Yolu Pera Palace Hotel’den Geçenler… James Baldwin

Neoklasik mimari akımının İstanbul’daki en güzel örneği olan Pera Palace Hotel, 1895 yılında görkemli bir balo ile açıldı. Alexandre Vallaury’nin tasarladığı otel, açıldığı günden itibaren kapılarını dünyanın dört bir yanından ünlü ve önemli isimlere açtı. Bu isimler arasında ülkemizin kurucusu Mustafa Kemal Atatürk, ünlü yazarlar Ernest Hemingway ve Agatha Christie, başarılı yönetmen Alfred Hitchcock ve dünya sinemasının en güzel kadını Greta Garbo da yer alıyor. İstanbul’da tarihe bizzat tanıklık eden Pera Palace Hotel’de James Baldwin de bir süre konakladı. Gelin, Amerikalı yazarın Pera Palace Hotel’e düşen yoluna beraber göz atalım.

 

Irkçılığın Ortasında Siyahi Bir Yazar

Irkçılığın Ortasında Siyahi Bir Yazar

Kaynak: https://tr.pinterest.com/pin/835910380850765213/

1924 yılının Ağustos ayında Amerika’da dünyaya gelen James Arthur Baldwin, çoğunlukla siyahi vatandaşların yaşadığı yoksul bir getto mahallesinde büyüdü. Kozmopolit toplum yapısından ötürü ırkçılığın yaşanmaması beklenen Amerika’da ne yazık ki siyahilere karşı eski zamanlardan beri süregelen bir ön yargı mevcuttu. Bunun sonucunda siyahi vatandaşlar “köle” olarak alınıp satılıyor ve “beyaz” ırklar için işçi olarak çalıştırılıyordu.

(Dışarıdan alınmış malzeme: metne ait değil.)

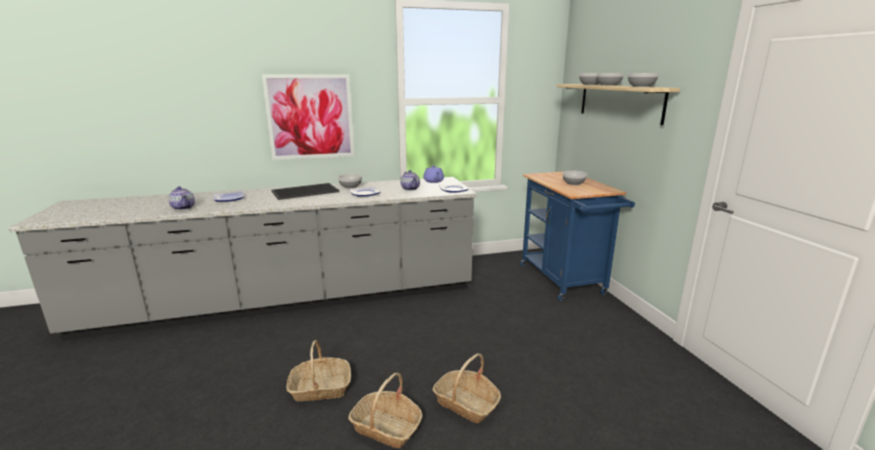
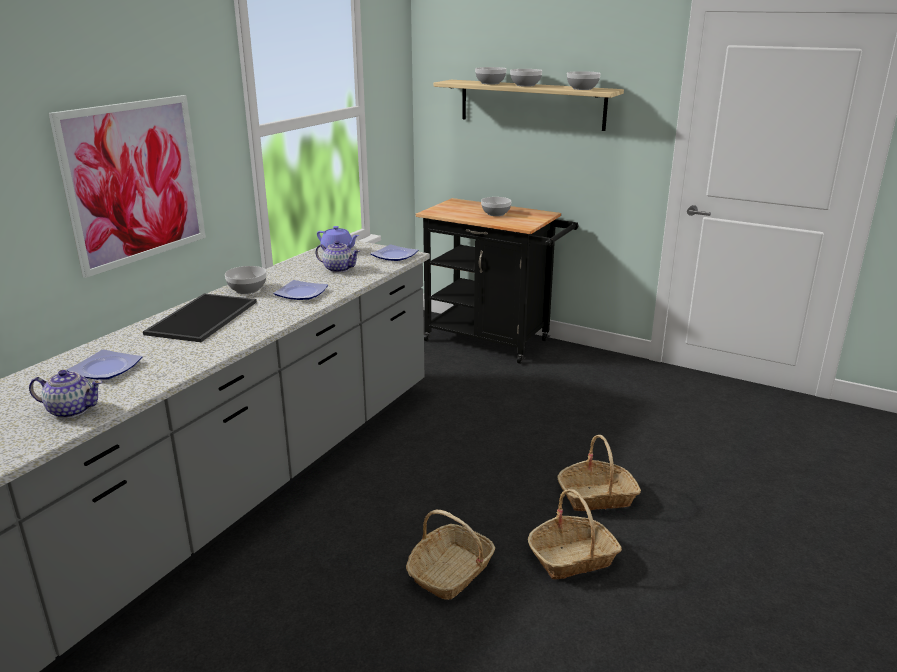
camera: 45 degrees left, 5 degrees up
blue cart [520,172,635,301] -> black cart [416,198,578,364]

1950’lerin Amerika’sı, Amerikan tarihinin o zamana kadarki en parlak dönemi olarak görülüyordu. Üstü açık arabalarla Rock’n Roll rüzgârları tüm dünyayı kasıp kavururken madalyonun öteki yüzünde muhafazakâr aile ve toplum yapısı devam ediyordu. Sekiz kardeşi olan James, ailenin en büyük çocuğuydu ve Baldwin ailesi de bu muhafazakârlığa ayak uydurmak için en büyük oğulları James Baldwin’i 14-16 yaşları arasında kilisede vaizlik yapmaya göndermişlerdi. Baldwin, bu sırada yarı otobiyografi niteliğindeki ilk romanını ve ilk tiyatro oyununu yazmıştı.

 

Özgürlük Arayışı: Paris

Baldwin, liseden mezun olduktan sonra New York şehrinin bohem mahallesi Greenwich Village’da düşük ücretli işlerde çalıştı; ancak bu dönemde kendini geliştirmeyi de ihmal etmedi. Amerika’nın katı siyasetine ve merkezî otorite sistemine daha fazla dayanamayan, edebi açıdan daha üretken olmak isteyen Baldwin; 1948’de sekiz yıl yaşayacağı Paris’e gitti.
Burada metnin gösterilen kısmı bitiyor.